• **Problem details**
Return all the entries exactly, keeping pictures out.

Saved entries:
=== Section Start ===

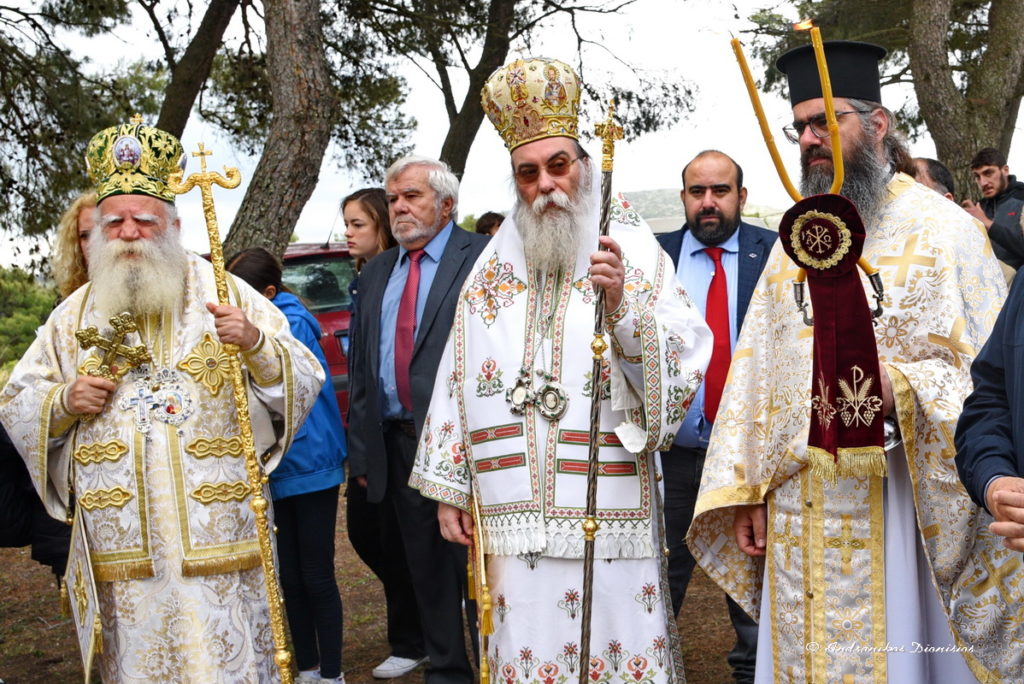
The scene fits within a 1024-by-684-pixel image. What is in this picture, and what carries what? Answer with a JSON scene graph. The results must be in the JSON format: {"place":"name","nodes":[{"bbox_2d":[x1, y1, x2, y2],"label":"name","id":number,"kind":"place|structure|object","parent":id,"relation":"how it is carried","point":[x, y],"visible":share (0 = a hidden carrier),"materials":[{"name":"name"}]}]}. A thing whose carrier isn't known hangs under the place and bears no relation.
{"place":"outdoors","nodes":[
{"label":"outdoors","id":0,"kind":"place"},
{"bbox_2d":[0,483,747,683],"label":"dirt ground","id":1,"kind":"structure","parent":0,"point":[27,671],"materials":[{"name":"brown soil"}]},
{"bbox_2d":[0,265,57,375],"label":"shrub","id":2,"kind":"object","parent":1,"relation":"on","point":[31,296],"visible":0.5,"materials":[{"name":"green plant"}]},
{"bbox_2d":[0,419,73,571],"label":"person","id":3,"kind":"object","parent":1,"relation":"on","point":[15,453],"visible":0.35},
{"bbox_2d":[51,191,98,301],"label":"woman","id":4,"kind":"object","parent":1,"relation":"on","point":[75,258],"visible":0.23},
{"bbox_2d":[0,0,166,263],"label":"tree","id":5,"kind":"object","parent":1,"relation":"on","point":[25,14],"visible":0.82,"materials":[{"name":"plant"}]},
{"bbox_2d":[1,121,332,683],"label":"man","id":6,"kind":"object","parent":1,"relation":"on","point":[129,234],"visible":0.97},
{"bbox_2d":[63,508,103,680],"label":"epigonation","id":7,"kind":"object","parent":6,"relation":"hanging from","point":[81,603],"visible":0.81,"materials":[{"name":"fabric"}]},
{"bbox_2d":[75,312,154,380],"label":"cross","id":8,"kind":"object","parent":6,"relation":"in","point":[127,328],"visible":0.91,"materials":[{"name":"gold metal"}]},
{"bbox_2d":[88,118,184,204],"label":"mitre","id":9,"kind":"object","parent":6,"relation":"on","point":[143,170],"visible":0.77,"materials":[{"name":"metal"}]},
{"bbox_2d":[173,139,295,683],"label":"staff","id":10,"kind":"object","parent":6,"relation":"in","point":[273,601],"visible":0.96,"materials":[{"name":"gold metal"}]},
{"bbox_2d":[151,1,241,140],"label":"tree","id":11,"kind":"object","parent":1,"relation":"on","point":[179,94],"visible":0.64,"materials":[{"name":"brown plant"}]},
{"bbox_2d":[221,0,336,265],"label":"tree","id":12,"kind":"object","parent":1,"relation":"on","point":[283,156],"visible":0.85,"materials":[{"name":"brown plant"}]},
{"bbox_2d":[224,247,350,683],"label":"child","id":13,"kind":"object","parent":1,"relation":"on","point":[257,258],"visible":0.54},
{"bbox_2d":[278,242,355,419],"label":"red car","id":14,"kind":"object","parent":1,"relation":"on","point":[331,340],"visible":0.09,"materials":[{"name":"red metal"}]},
{"bbox_2d":[341,188,396,271],"label":"woman","id":15,"kind":"object","parent":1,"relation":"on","point":[373,204],"visible":0.37},
{"bbox_2d":[346,156,493,681],"label":"man","id":16,"kind":"object","parent":1,"relation":"on","point":[445,254],"visible":0.89},
{"bbox_2d":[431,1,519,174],"label":"tree","id":17,"kind":"object","parent":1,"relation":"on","point":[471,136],"visible":0.75,"materials":[{"name":"brown plant"}]},
{"bbox_2d":[474,211,505,237],"label":"person","id":18,"kind":"object","parent":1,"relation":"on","point":[489,214],"visible":0.16},
{"bbox_2d":[411,64,705,683],"label":"man","id":19,"kind":"object","parent":1,"relation":"on","point":[536,571],"visible":0.98},
{"bbox_2d":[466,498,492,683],"label":"staff","id":20,"kind":"object","parent":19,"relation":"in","point":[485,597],"visible":0.87,"materials":[{"name":"gold metal"}]},
{"bbox_2d":[480,56,582,149],"label":"mitre","id":21,"kind":"object","parent":19,"relation":"on","point":[526,120],"visible":0.83,"materials":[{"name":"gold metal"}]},
{"bbox_2d":[577,101,624,683],"label":"staff","id":22,"kind":"object","parent":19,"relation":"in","point":[588,611],"visible":0.92,"materials":[{"name":"metal"}]},
{"bbox_2d":[657,151,778,683],"label":"man","id":23,"kind":"object","parent":1,"relation":"on","point":[690,170],"visible":0.61},
{"bbox_2d":[696,36,1022,683],"label":"man","id":24,"kind":"object","parent":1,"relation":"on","point":[900,387],"visible":0.89},
{"bbox_2d":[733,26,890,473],"label":"candle holder","id":25,"kind":"object","parent":24,"relation":"in","point":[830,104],"visible":0.98,"materials":[{"name":"red fabric"}]},
{"bbox_2d":[729,32,800,203],"label":"candle","id":26,"kind":"object","parent":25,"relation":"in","point":[752,86],"visible":0.89,"materials":[{"name":"wax"}]},
{"bbox_2d":[808,22,844,191],"label":"candle","id":27,"kind":"object","parent":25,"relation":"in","point":[826,86],"visible":0.89,"materials":[{"name":"wax"}]},
{"bbox_2d":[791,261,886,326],"label":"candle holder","id":28,"kind":"object","parent":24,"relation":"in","point":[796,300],"visible":0.6,"materials":[{"name":"metal"}]},
{"bbox_2d":[907,157,954,200],"label":"person","id":29,"kind":"object","parent":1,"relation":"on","point":[926,162],"visible":0.13},
{"bbox_2d":[905,0,1023,197],"label":"tree","id":30,"kind":"object","parent":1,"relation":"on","point":[942,136],"visible":0.84,"materials":[{"name":"brown plant"}]},
{"bbox_2d":[961,146,1023,270],"label":"man","id":31,"kind":"object","parent":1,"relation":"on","point":[992,172],"visible":0.55},
{"bbox_2d":[0,0,1023,268],"label":"sky","id":32,"kind":"structure","parent":0,"point":[652,174],"materials":[{"name":"white"}]},
{"bbox_2d":[624,188,786,234],"label":"hill","id":33,"kind":"structure","parent":0,"point":[642,192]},
{"bbox_2d":[954,263,1023,560],"label":"person","id":34,"kind":"object","parent":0,"point":[1022,435],"visible":0.97}
]}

=== Section End ===

• **Written response**
The scene fits within a 1024-by-684-pixel image. What is in this picture, and what carries what? Answer with a JSON scene graph. The results must be in the JSON format: {"place":"name","nodes":[{"bbox_2d":[x1, y1, x2, y2],"label":"name","id":number,"kind":"place|structure|object","parent":id,"relation":"how it is carried","point":[x, y],"visible":share (0 = a hidden carrier),"materials":[{"name":"name"}]}]}. A thing whose carrier isn't known hangs under the place and bears no relation.
{"place":"outdoors","nodes":[
{"label":"outdoors","id":0,"kind":"place"},
{"bbox_2d":[0,483,747,683],"label":"dirt ground","id":1,"kind":"structure","parent":0,"point":[27,671],"materials":[{"name":"brown soil"}]},
{"bbox_2d":[0,265,57,375],"label":"shrub","id":2,"kind":"object","parent":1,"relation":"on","point":[31,296],"visible":0.5,"materials":[{"name":"green plant"}]},
{"bbox_2d":[0,419,73,571],"label":"person","id":3,"kind":"object","parent":1,"relation":"on","point":[15,453],"visible":0.35},
{"bbox_2d":[51,191,98,301],"label":"woman","id":4,"kind":"object","parent":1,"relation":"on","point":[75,258],"visible":0.23},
{"bbox_2d":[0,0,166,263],"label":"tree","id":5,"kind":"object","parent":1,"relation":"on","point":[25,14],"visible":0.82,"materials":[{"name":"plant"}]},
{"bbox_2d":[1,121,332,683],"label":"man","id":6,"kind":"object","parent":1,"relation":"on","point":[129,234],"visible":0.97},
{"bbox_2d":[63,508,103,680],"label":"epigonation","id":7,"kind":"object","parent":6,"relation":"hanging from","point":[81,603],"visible":0.81,"materials":[{"name":"fabric"}]},
{"bbox_2d":[75,312,154,380],"label":"cross","id":8,"kind":"object","parent":6,"relation":"in","point":[127,328],"visible":0.91,"materials":[{"name":"gold metal"}]},
{"bbox_2d":[88,118,184,204],"label":"mitre","id":9,"kind":"object","parent":6,"relation":"on","point":[143,170],"visible":0.77,"materials":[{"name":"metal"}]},
{"bbox_2d":[173,139,295,683],"label":"staff","id":10,"kind":"object","parent":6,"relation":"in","point":[273,601],"visible":0.96,"materials":[{"name":"gold metal"}]},
{"bbox_2d":[151,1,241,140],"label":"tree","id":11,"kind":"object","parent":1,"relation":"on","point":[179,94],"visible":0.64,"materials":[{"name":"brown plant"}]},
{"bbox_2d":[221,0,336,265],"label":"tree","id":12,"kind":"object","parent":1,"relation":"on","point":[283,156],"visible":0.85,"materials":[{"name":"brown plant"}]},
{"bbox_2d":[224,247,350,683],"label":"child","id":13,"kind":"object","parent":1,"relation":"on","point":[257,258],"visible":0.54},
{"bbox_2d":[278,242,355,419],"label":"red car","id":14,"kind":"object","parent":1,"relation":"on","point":[331,340],"visible":0.09,"materials":[{"name":"red metal"}]},
{"bbox_2d":[341,188,396,271],"label":"woman","id":15,"kind":"object","parent":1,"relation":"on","point":[373,204],"visible":0.37},
{"bbox_2d":[346,156,493,681],"label":"man","id":16,"kind":"object","parent":1,"relation":"on","point":[445,254],"visible":0.89},
{"bbox_2d":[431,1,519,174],"label":"tree","id":17,"kind":"object","parent":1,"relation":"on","point":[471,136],"visible":0.75,"materials":[{"name":"brown plant"}]},
{"bbox_2d":[474,211,505,237],"label":"person","id":18,"kind":"object","parent":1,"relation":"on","point":[489,214],"visible":0.16},
{"bbox_2d":[411,64,705,683],"label":"man","id":19,"kind":"object","parent":1,"relation":"on","point":[536,571],"visible":0.98},
{"bbox_2d":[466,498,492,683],"label":"staff","id":20,"kind":"object","parent":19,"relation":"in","point":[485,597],"visible":0.87,"materials":[{"name":"gold metal"}]},
{"bbox_2d":[480,56,582,149],"label":"mitre","id":21,"kind":"object","parent":19,"relation":"on","point":[526,120],"visible":0.83,"materials":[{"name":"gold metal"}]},
{"bbox_2d":[577,101,624,683],"label":"staff","id":22,"kind":"object","parent":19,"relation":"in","point":[588,611],"visible":0.92,"materials":[{"name":"metal"}]},
{"bbox_2d":[657,151,778,683],"label":"man","id":23,"kind":"object","parent":1,"relation":"on","point":[690,170],"visible":0.61},
{"bbox_2d":[696,36,1022,683],"label":"man","id":24,"kind":"object","parent":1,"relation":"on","point":[900,387],"visible":0.89},
{"bbox_2d":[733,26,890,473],"label":"candle holder","id":25,"kind":"object","parent":24,"relation":"in","point":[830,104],"visible":0.98,"materials":[{"name":"red fabric"}]},
{"bbox_2d":[729,32,800,203],"label":"candle","id":26,"kind":"object","parent":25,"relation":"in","point":[752,86],"visible":0.89,"materials":[{"name":"wax"}]},
{"bbox_2d":[808,22,844,191],"label":"candle","id":27,"kind":"object","parent":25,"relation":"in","point":[826,86],"visible":0.89,"materials":[{"name":"wax"}]},
{"bbox_2d":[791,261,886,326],"label":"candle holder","id":28,"kind":"object","parent":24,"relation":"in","point":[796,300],"visible":0.6,"materials":[{"name":"metal"}]},
{"bbox_2d":[907,157,954,200],"label":"person","id":29,"kind":"object","parent":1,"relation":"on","point":[926,162],"visible":0.13},
{"bbox_2d":[905,0,1023,197],"label":"tree","id":30,"kind":"object","parent":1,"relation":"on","point":[942,136],"visible":0.84,"materials":[{"name":"brown plant"}]},
{"bbox_2d":[961,146,1023,270],"label":"man","id":31,"kind":"object","parent":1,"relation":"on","point":[992,172],"visible":0.55},
{"bbox_2d":[0,0,1023,268],"label":"sky","id":32,"kind":"structure","parent":0,"point":[652,174],"materials":[{"name":"white"}]},
{"bbox_2d":[624,188,786,234],"label":"hill","id":33,"kind":"structure","parent":0,"point":[642,192]},
{"bbox_2d":[954,263,1023,560],"label":"person","id":34,"kind":"object","parent":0,"point":[1022,435],"visible":0.97}
]}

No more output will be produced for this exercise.